The West Wing - 1.14 Take This Sabbath Day

Feb 27, 2021 08:38

Such an excellent episode. I very much appreciated how funny it was, especially, say, in the first half, before the gravity of the decision President Bartlet had to make naturally took over. Our favourite workaholics - and the Sabbath day is meant to be a day of rest in Judaism and Christianity - are on the verge of a weekend, until Sam dumps a meeting on Josh (and Donna) and breaks his own perfectly legitimate plans to walk out of the office sans phone and (snerk) pager. (We’ve already seen the extraordinary demands of the job on various characters.) But as we already know, the call is about a man being sentenced to death first thing Monday and asking for the President to commute this sentence.
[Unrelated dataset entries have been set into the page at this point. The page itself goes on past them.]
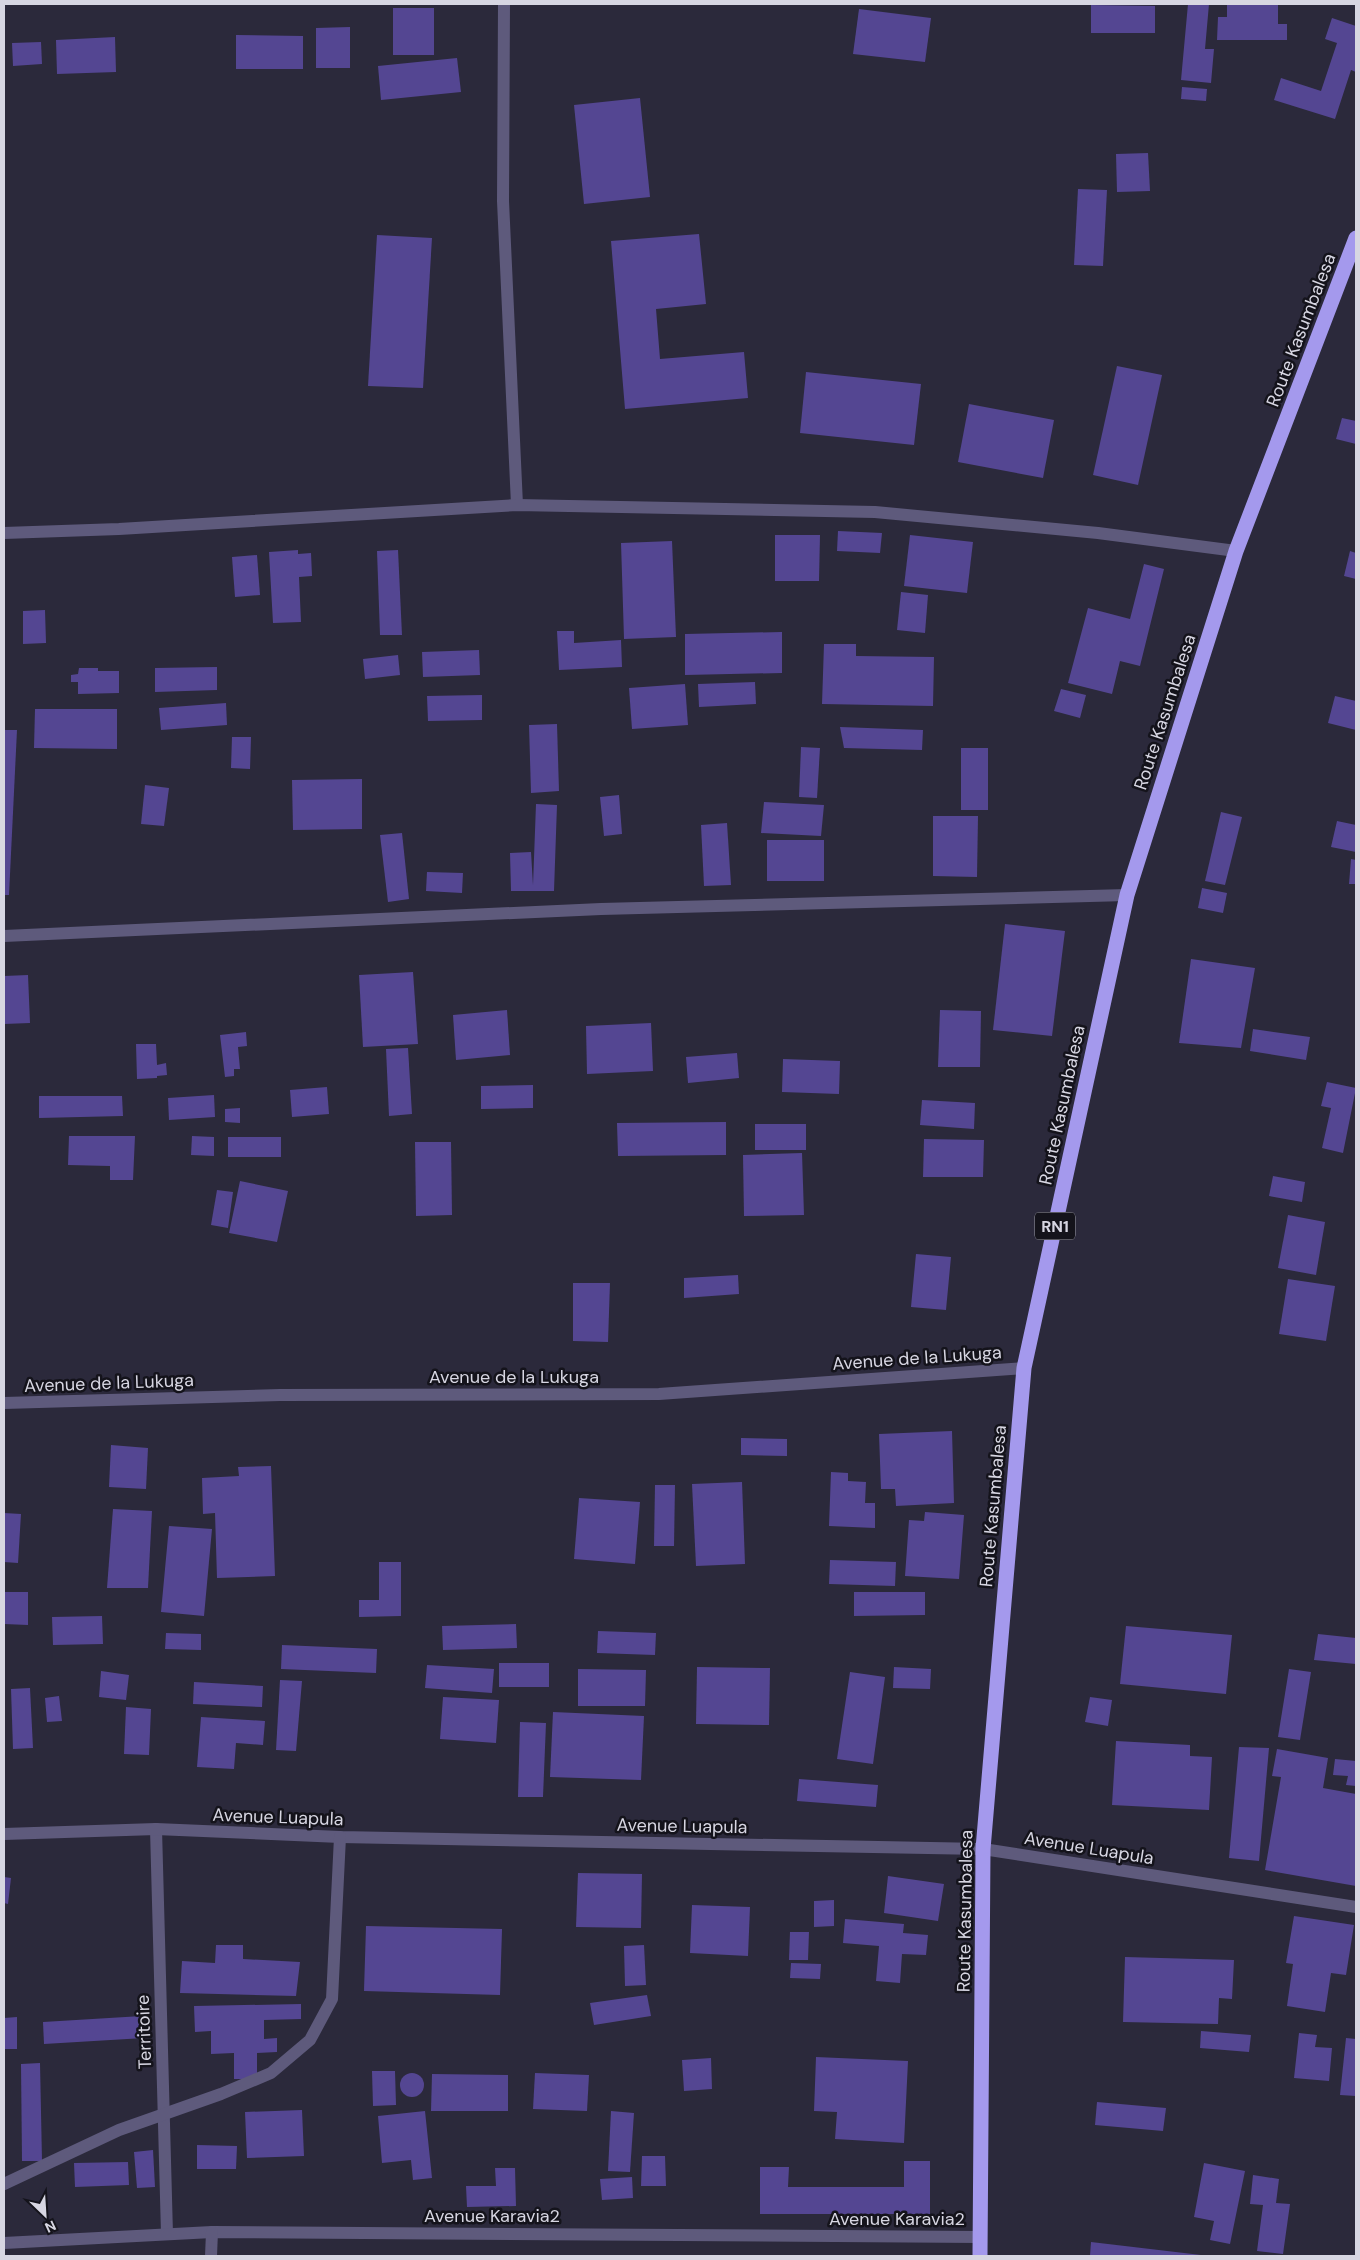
<svg xmlns="http://www.w3.org/2000/svg" width="1360" height="2260" font-family="'DM Sans',sans-serif">
<style>
.building{fill:#544692}
.lines{fill:none;stroke-linecap:round;stroke-linejoin:round}
.minor{stroke:#5e5a7c;stroke-width:12}
.highway{stroke:#a499ed;stroke-width:15}
.labels{text-anchor:middle;dominant-baseline:central;stroke-width:5;stroke-linejoin:round;paint-order:stroke}
.shield{fill:#14131b;stroke:#9c9ca6;stroke-width:1}
.shield-label{font-size:16px;font-weight:bold;fill:#d7d6e2}
.street-label{font-size:18px;fill:#d7d6e2;stroke:#14131b}
</style>
<rect width="100%" height="100%" fill="#2b293b"/>
<g class="building">
<path d="M1188,4H1209L1205,49H1214L1211,83L1181,80Z"/>
<path d="M1227,4H1278V24H1287V40H1217L1218,17H1227Z"/>
<path d="M1091,5L1155,6V33H1091Z"/>
<rect x="393" y="8" width="41" height="47"/>
<path d="M859,9L931,18L925,62L853,54Z"/>
<path d="M1332,18L1356,26V72L1351,70L1335,119L1274,100L1281,78L1321,91L1337,43L1325,39Z"/>
<path d="M350,27V68H316V28Z"/>
<path d="M236,35L303,36V69H236Z"/>
<path d="M115,37L116,72L57,74L56,40Z"/>
<path d="M41,42L42,64L13,66L12,43Z"/>
<path d="M457,58L461,92L381,100L378,66Z"/>
<path d="M1182,87L1207,89L1206,101L1181,99Z"/>
<path d="M640,98L650,197L584,204L574,105Z"/>
<path d="M1148,153L1150,191L1117,192L1116,154Z"/>
<path d="M1078,189L1107,190L1103,266L1074,265Z"/>
<path d="M699,234L706,304L656,309L660,359L744,352L748,398L625,409L611,241Z"/>
<path d="M377,235L432,238L423,388L368,386Z"/>
<path d="M1117,366L1162,375L1138,485L1093,475Z"/>
<path d="M806,372L921,384L914,445L800,433Z"/>
<path d="M969,404L1054,420L1043,478L958,462Z"/>
<path d="M1342,418L1356,421V444L1336,439Z"/>
<path d="M838,531L882,533L880,553L837,551Z"/>
<path d="M775,535H820L819,581H775Z"/>
<path d="M910,535L973,542L967,593L904,586Z"/>
<path d="M672,541L676,637L624,639L621,543Z"/>
<path d="M298,550V554L311,553L312,576L299,577L301,622L273,623L269,552Z"/>
<path d="M398,550L402,635H380L377,551Z"/>
<path d="M1350,551L1356,553V579L1344,576Z"/>
<path d="M257,555L260,595L235,597L232,557Z"/>
<path d="M1144,564L1164,569L1140,666L1120,661L1112,694L1068,683L1088,608L1130,619Z"/>
<path d="M901,592L928,595L925,633L897,630Z"/>
<path d="M45,610L46,643L23,644V611Z"/>
<path d="M557,631H574V643L621,640L622,667L559,670Z"/>
<path d="M782,632V673L685,675V634Z"/>
<path d="M824,644H856V656L934,657L933,706L822,704Z"/>
<path d="M479,650L480,675L423,677L422,652Z"/>
<path d="M398,655L400,675L365,679L363,659Z"/>
<path d="M217,667V690L155,692V668Z"/>
<path d="M79,668H98V671H119V693L78,694V682H71V675L78,674Z"/>
<path d="M755,682L756,704L699,707L698,684Z"/>
<path d="M685,684L688,725L632,729L629,688Z"/>
<path d="M1061,689L1086,695L1080,718L1054,711Z"/>
<path d="M482,695V720L428,721L427,696Z"/>
<path d="M1335,696L1356,701V730L1328,723Z"/>
<path d="M226,703L227,725L161,730L159,708Z"/>
<path d="M35,709H117V749L34,748Z"/>
<path d="M557,724L559,791L531,793L529,725Z"/>
<path d="M840,727L923,730L922,750L844,748Z"/>
<path d="M4,730H17L9,895H4Z"/>
<path d="M232,737H251L250,769L231,768Z"/>
<path d="M801,747L820,748L817,798L799,797Z"/>
<rect x="961" y="748" width="27" height="62"/>
<path d="M362,779V829L293,830L292,780Z"/>
<path d="M145,785L169,788L164,826L141,824Z"/>
<path d="M619,795L622,834L604,836L600,797Z"/>
<path d="M764,802L824,805L821,836L761,833Z"/>
<path d="M536,804L557,805L554,891H511L510,853L531,852L533,885Z"/>
<path d="M1221,812L1242,817L1225,885L1205,881Z"/>
<path d="M933,816H978L977,877L933,876Z"/>
<path d="M1337,821L1356,825V852L1331,847Z"/>
<path d="M727,823L731,885L704,886L701,825Z"/>
<path d="M402,833L409,899L388,902L380,835Z"/>
<rect x="767" y="840" width="57" height="41"/>
<path d="M1351,859L1356,860V884H1349Z"/>
<path d="M427,872L463,873L462,893L426,891Z"/>
<path d="M1202,888L1227,893L1223,913L1198,908Z"/>
<path d="M1005,924L1065,931L1052,1036L993,1030Z"/>
<path d="M1191,959L1255,968L1241,1048L1179,1043Z"/>
<path d="M413,972L418,1044L363,1047L359,975Z"/>
<path d="M28,975L30,1023L4,1024V976Z"/>
<path d="M507,1010L510,1055L456,1060L453,1015Z"/>
<path d="M940,1010L981,1011L980,1067H938Z"/>
<path d="M651,1023L653,1071L587,1074L586,1026Z"/>
<path d="M1253,1029L1310,1037L1306,1060L1250,1051Z"/>
<path d="M246,1032L247,1046L238,1047L240,1069H234V1076L225,1077L220,1035Z"/>
<path d="M136,1044H156L157,1065L166,1063L167,1075L157,1076V1078L137,1079Z"/>
<path d="M408,1048L412,1114L389,1116L386,1049Z"/>
<path d="M737,1053L739,1078L688,1083L686,1057Z"/>
<path d="M783,1059L840,1061L839,1094L782,1092Z"/>
<path d="M1327,1082L1356,1088L1343,1153L1322,1148L1331,1108L1321,1106Z"/>
<path d="M533,1085V1108L481,1109V1086Z"/>
<path d="M327,1087L329,1114L292,1117L290,1090Z"/>
<path d="M214,1095L215,1117L169,1120L168,1098Z"/>
<path d="M39,1096H122L123,1116L39,1118Z"/>
<path d="M922,1100L975,1103L974,1129L920,1125Z"/>
<path d="M240,1108V1123L225,1122V1109Z"/>
<path d="M726,1122V1155L618,1156L617,1123Z"/>
<rect x="755" y="1124" width="51" height="26"/>
<path d="M69,1136H135L133,1180H110V1166L68,1165Z"/>
<path d="M192,1136L214,1137V1156L191,1155Z"/>
<rect x="228" y="1137" width="53" height="20"/>
<path d="M924,1139L984,1140L983,1177H923Z"/>
<path d="M415,1142H451L452,1215L416,1216Z"/>
<path d="M802,1153L804,1215L744,1216L743,1155Z"/>
<path d="M1273,1176L1305,1182L1302,1202L1269,1196Z"/>
<path d="M240,1181L288,1191L277,1242L229,1233Z"/>
<path d="M217,1190L233,1192L228,1228L211,1225Z"/>
<path d="M1288,1215L1325,1222L1316,1275L1278,1268Z"/>
<path d="M916,1254L951,1257L946,1310L911,1307Z"/>
<path d="M738,1275L739,1294L684,1298V1278Z"/>
<path d="M1288,1279L1335,1286L1326,1341L1279,1334Z"/>
<path d="M573,1283H610L608,1342L573,1341Z"/>
<path d="M952,1431L954,1503L896,1506L895,1489H881L879,1434Z"/>
<path d="M741,1438L787,1439V1456L741,1455Z"/>
<path d="M111,1445L148,1448L146,1489L109,1487Z"/>
<path d="M271,1466L275,1576L217,1578L215,1513L203,1514L202,1478L239,1476L238,1467Z"/>
<path d="M831,1472L848,1473V1481L866,1482L865,1503H875V1528L829,1526Z"/>
<path d="M742,1482L745,1564L696,1566L692,1484Z"/>
<path d="M655,1485H675L674,1546H654Z"/>
<path d="M579,1498L640,1502L635,1564L574,1559Z"/>
<path d="M113,1509L152,1511L148,1588H107Z"/>
<path d="M925,1512L964,1515L959,1579L905,1576L909,1520L924,1521Z"/>
<path d="M4,1513L21,1514L18,1563L4,1562Z"/>
<path d="M169,1526L212,1529L204,1616L161,1612Z"/>
<path d="M830,1560L896,1562L895,1586L829,1584Z"/>
<path d="M379,1562H401V1616L359,1617V1600H379Z"/>
<path d="M4,1592H28V1625L4,1624Z"/>
<path d="M854,1592H925V1615L854,1616Z"/>
<path d="M102,1616L103,1644L53,1645L52,1617Z"/>
<path d="M516,1624L517,1648L443,1650L442,1626Z"/>
<path d="M1126,1626L1232,1635L1226,1694L1120,1684Z"/>
<path d="M598,1631L656,1633L655,1655L597,1653Z"/>
<path d="M166,1633L201,1634V1650L165,1649Z"/>
<path d="M1318,1634L1356,1638V1664L1314,1660Z"/>
<path d="M282,1645L377,1649L376,1673L281,1669Z"/>
<rect x="499" y="1663" width="50" height="24"/>
<path d="M427,1665L494,1669L492,1693L425,1688Z"/>
<path d="M697,1667L770,1668L769,1725L696,1724Z"/>
<path d="M894,1667L931,1669L930,1689L893,1688Z"/>
<path d="M578,1669L646,1670L645,1706H578Z"/>
<path d="M1289,1669L1311,1672L1300,1740L1278,1737Z"/>
<path d="M101,1671L129,1675L126,1700L99,1697Z"/>
<path d="M850,1672L885,1677L873,1764L837,1759Z"/>
<path d="M280,1680L302,1681L296,1751L276,1750Z"/>
<path d="M194,1682L263,1686L262,1707L193,1704Z"/>
<path d="M30,1688L33,1748L13,1749L11,1689Z"/>
<path d="M59,1696L62,1721L47,1722L45,1698Z"/>
<path d="M443,1697L499,1700L496,1743L440,1739Z"/>
<path d="M1090,1697L1112,1700L1108,1726L1085,1722Z"/>
<path d="M126,1707L151,1709L149,1755L124,1754Z"/>
<path d="M553,1712L644,1716L641,1780L550,1777Z"/>
<path d="M201,1717L265,1721L263,1745L236,1743L234,1769L197,1767Z"/>
<path d="M520,1722L546,1723L543,1797H518Z"/>
<path d="M1116,1741L1190,1745V1756L1212,1757L1209,1810L1112,1805Z"/>
<path d="M1239,1747L1269,1748L1259,1861L1229,1858Z"/>
<path d="M1277,1749L1328,1758L1323,1788L1356,1794V1886L1265,1870L1281,1777L1272,1776Z"/>
<path d="M1335,1759L1356,1761V1786L1346,1785L1348,1776L1333,1775Z"/>
<path d="M799,1779L878,1785L876,1807L797,1801Z"/>
<path d="M578,1873L642,1874L641,1928L576,1927Z"/>
<path d="M888,1876L944,1884L938,1921L884,1913Z"/>
<path d="M4,1877L11,1878L8,1904L4,1903Z"/>
<path d="M834,1900V1926L814,1927V1901Z"/>
<path d="M692,1905L750,1907L748,1956L690,1953Z"/>
<path d="M1294,1916L1354,1925L1346,1975L1331,1973L1325,2012L1287,2006L1293,1964L1286,1963Z"/>
<path d="M845,1919L904,1924L903,1933L928,1935L926,1955L902,1954L900,1983L876,1981L879,1946L843,1943Z"/>
<path d="M366,1926L502,1929L500,1995L364,1991Z"/>
<path d="M790,1932H809L808,1960H789Z"/>
<path d="M216,1945H243V1959L300,1962L296,1996L180,1993L182,1961L215,1963Z"/>
<path d="M644,1945L646,1985L625,1986L624,1946Z"/>
<path d="M1125,1957L1234,1960L1232,1999L1219,1998L1218,2024L1123,2022Z"/>
<path d="M791,1963L821,1964L820,1979L790,1978Z"/>
<path d="M647,1995L651,2016L594,2025L590,2003Z"/>
<path d="M301,2004V2019L264,2020V2039L277,2038V2052L257,2053V2079H234V2053L211,2054V2031L195,2032L194,2006Z"/>
<path d="M142,2016L144,2038L44,2044L43,2022Z"/>
<path d="M17,2017V2049H4V2018Z"/>
<path d="M1201,2031L1251,2035L1249,2052L1200,2048Z"/>
<path d="M1299,2033L1317,2035L1315,2047L1332,2048L1329,2081L1294,2078Z"/>
<path d="M1346,2038L1356,2039V2096L1340,2095Z"/>
<path d="M816,2057L908,2061L904,2143L835,2139L837,2112L814,2111Z"/>
<path d="M711,2058L712,2089L684,2091L682,2060Z"/>
<path d="M40,2063L42,2161H22L21,2064Z"/>
<path d="M372,2071H395L396,2105L373,2106Z"/>
<path d="M535,2073L589,2075L587,2111L533,2109Z"/>
<circle cx="412" cy="2085" r="12"/>
<path d="M432,2074L508,2075V2111H431Z"/>
<path d="M1097,2102L1166,2108L1163,2131L1095,2125Z"/>
<path d="M302,2110L304,2156L247,2158L245,2112Z"/>
<path d="M425,2111L432,2178L413,2180L411,2160L382,2163L378,2116Z"/>
<path d="M611,2111L634,2113L630,2172L608,2171Z"/>
<path d="M197,2145L237,2146L236,2169H197Z"/>
<path d="M153,2150L155,2187L137,2188L134,2152Z"/>
<path d="M642,2156H665L666,2186H641Z"/>
<path d="M904,2161H930V2214H760V2167H789L788,2187H904Z"/>
<path d="M128,2162L129,2185L75,2187L74,2163Z"/>
<path d="M1204,2163L1245,2171L1230,2244L1210,2240L1214,2221L1194,2217Z"/>
<path d="M495,2168H515L516,2206L467,2207L466,2186H496Z"/>
<path d="M1253,2175L1279,2179L1276,2203L1290,2204L1283,2254L1257,2251L1263,2205L1250,2204Z"/>
<path d="M632,2177L633,2198L602,2200L600,2179Z"/>
<path d="M1091,2242L1201,2255V2256H1090Z"/>
</g>
<g class="lines">
<g class="minor">
<path d="M504,4L503,201L517,505"/>
<path d="M4,533L119,529L517,505L875,512L1098,533L1236,551"/>
<path d="M4,936L601,909L1127,895"/>
<path d="M4,1403L280,1395L659,1394L1024,1368"/>
<path d="M156,1829L167,2234"/>
<path d="M4,1834L156,1829L340,1837L983,1849L1356,1907"/>
<path d="M4,2184L119,2130L221,2094L271,2073L310,2040L332,1999L340,1837"/>
<path d="M4,2243L212,2232L981,2237"/>
<path d="M211,2256L212,2232"/>
</g>
<path class="highway" d="M980,2256L983,1849L1024,1368L1127,895L1236,551L1356,238"/>
</g>
<g class="labels">
<rect class="shield" x="1035" y="1212.5" width="40" height="27" rx="4"/>
<g class="shield-label">
<text x="1055" y="1226">RN1</text>
</g>
<g class="street-label">
<text transform="translate(1301 330) rotate(-69)">Route Kasumbalesa</text>
<text transform="translate(1165 712) rotate(-72)">Route Kasumbalesa</text>
<text transform="translate(1062 1105) rotate(-78)">Route Kasumbalesa</text>
<text transform="translate(917 1358) rotate(-4)">Avenue de la Lukuga</text>
<text x="514" y="1377">Avenue de la Lukuga</text>
<text transform="translate(109 1383) rotate(-2)">Avenue de la Lukuga</text>
<text transform="translate(993 1506) rotate(-85)">Route Kasumbalesa</text>
<text transform="translate(278 1817) rotate(2)">Avenue Luapula</text>
<text transform="translate(682 1826) rotate(1)">Avenue Luapula</text>
<text transform="translate(1089 1848) rotate(9)">Avenue Luapula</text>
<text transform="translate(965 1911) rotate(-89)">Route Kasumbalesa</text>
<text transform="translate(144 2032) rotate(-92)">Territoire</text>
<text x="492" y="2216">Avenue Karavia2</text>
<text x="897" y="2219">Avenue Karavia2</text>
</g>
</g>
<rect width="1360" height="2260" fill="none" stroke="#d7d6e2" stroke-width="10"/>
<g transform="translate(45 2215) rotate(155)" stroke="#14131b" stroke-width="4" paint-order="stroke">
<path d="M0-4L9 19L0 12L-9 19Z" fill="#d7d6e2"/>
<text y="-8" font-size="14" font-weight="bold" text-anchor="middle" fill="#d7d6e2">N</text>
</g>
</svg>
Sam will end up getting chastised for telling his old schoolfellow where Toby worships (which, yeah) and by Leo for trying to make the case for pardoning, though I thought Sam’s response about how could they have been prepared for this specific case was fair, and isn’t this one of the decisions a President has to face?

I think I accidentally deleted my first thoughts here about watching Bartlet come to his decision (and understanding why if not agreeing with it.) And I think I commented on how Toby did get to express his view to the President, but then he’s more senior than Sam, even though I made derisory noises when he claimed to his rabbi that he didn’t influence policy, because he so does. Anyway, I appreciated his commenting on the singer practicing in the temple, partly because it hadn’t occurred to me but the show was being clever enough to draw attention to its tricks, which you accept in TV drama as a viewer, and because it absolutely would have occurred to Toby.

Meanwhile, it was striking that Mandy did not engage with the question at all (for that matter neither did Josh, but he had a whole other subplot.) She turned up and confabbed with CJ, who had to wrestle emotionally with her role in all this. I say this was striking because this is the episode that introduced Joey Lucas, and what an entrance, spitting fire, with the dissonance for the hearing viewer of her strong signing and body language and the voice of her male interpreter. Let alone the absurd scenario of hungover Josh in fishing clothes at the receiving end. I don’t know if it’s because I know she’s going to be a love interest for Josh (eh, it’s seeded here, though, he may be hungover, but he notices her legs), and that was part of the deal with Mandy, as the ex who got under his skin, but it’s an equally explosive introduction to Mandy’s terrible driving in the pilot, another female political operative fighting for her (male) candidate (but Joey isn’t dating him.) But in the interaction with President Bartlet - loved her awe at entering the Oval Office, while he padded around in more casual clothes - and the fact that she’s asked to seriously ponder the question of capital punishment already gives her more to do than Mandy ever got, and this viewer was all for the talent spotting at the end.

What jumped out at me in the final scene was how did Jed’s priest know Bartlet had talked this over with a Quaker? Obviously, he knew about Jed talking to him (and the Pope!), and knowing Toby (and Josh) was Jewish made the rabbi a reasonable inference, but Joey crossing paths with him…not quite the moment to be leaving the viewer think ‘divine inspiration’ so I found that a bit jarring after watching the characters wrestle with the morality, the politics and the justice of what was being done.